[EXTRACTED DATA — start]

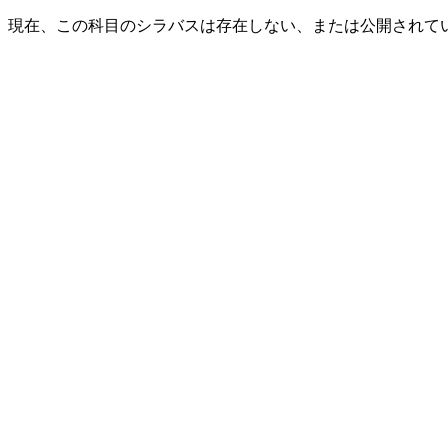
現在、この科目のシラバスは存在しない、または公開されて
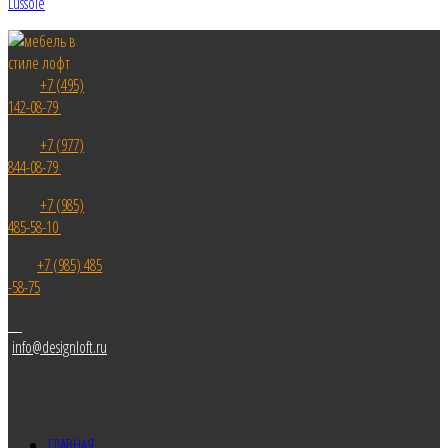
Lussole
+7 (495)
142-08-79
+7 (977)
844-08-79
+7 (985)
485-58-10
+7 (985) 485
-58-75
info@designloft.ru
ГЛАВНАЯ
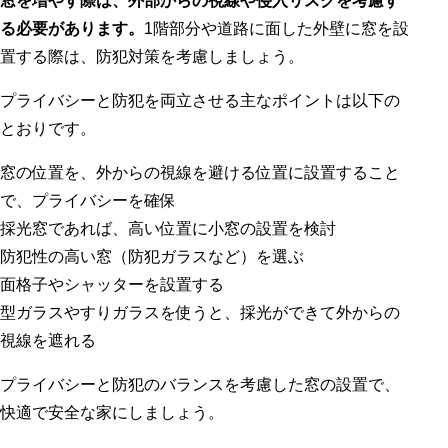
窓を増やす際は、外部からの視線や侵入リスクを考慮す
る必要があります。
1階部分や道路に面した外壁に窓を設
置する際は、防犯対策を考慮しましょう。
プライバシーと防犯を両立させる主なポイントは以下の
とおりです。
窓の位置を、外からの視線を避ける位置に設置すること
で、プライバシーを確保
採光窓であれば、高い位置に小窓の設置を検討
防犯性の高い窓（防犯ガラスなど）を選ぶ
面格子やシャッターを設置する
型ガラスやすりガラスを使うと、採光ができて外からの
視線を遮れる
プライバシーと防犯のバランスを考慮した窓の設置で、
快適で安全な家にしましょう。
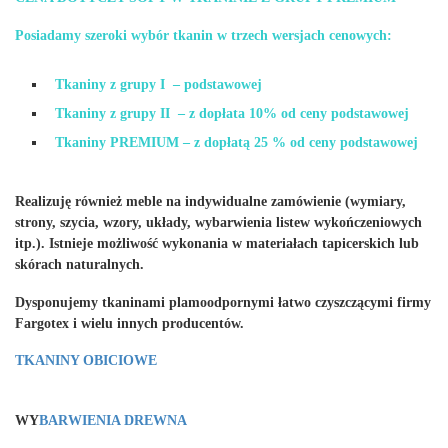
Posiadamy szeroki wybór tkanin w trzech wersjach cenowych:
Tkaniny z grupy I – podstawowej
Tkaniny z grupy II – z dopłata 10% od ceny podstawowej
Tkaniny PREMIUM – z dopłatą 25 % od ceny podstawowej
Realizuję również meble na indywidualne zamówienie (wymiary,
strony, szycia, wzory, układy, wybarwienia listew wykończeniowych
itp.). I
stnieje możliwość wykonania w materiałach tapicerskich lub
skórach naturalnych.
Dysponujemy tkaninami plamoodpornymi łatwo czyszczącymi firmy
Fargotex i wielu innych producentów.
TKANINY OBICIOWE
WY
BARWIENIA DREWNA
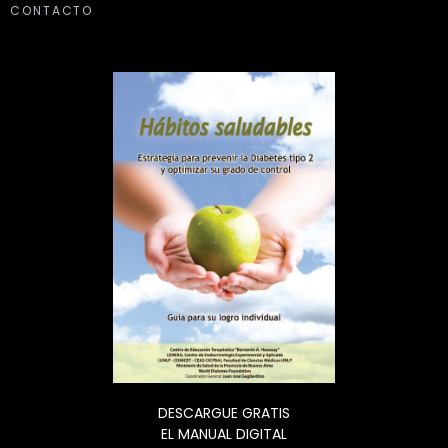
CONTACTO
DESCARGUE GRATIS
EL MANUAL DIGITAL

[EXTRACTED DATA — finish]

# WHAT THE TASK REQUIRES
Look through the entries, and return every line that the word "ceny" appears in.

# YOUR RESPONSE
Tkaniny z grupy II – z dopłata 10% od ceny podstawowej
Tkaniny PREMIUM – z dopłatą 25 % od ceny podstawowej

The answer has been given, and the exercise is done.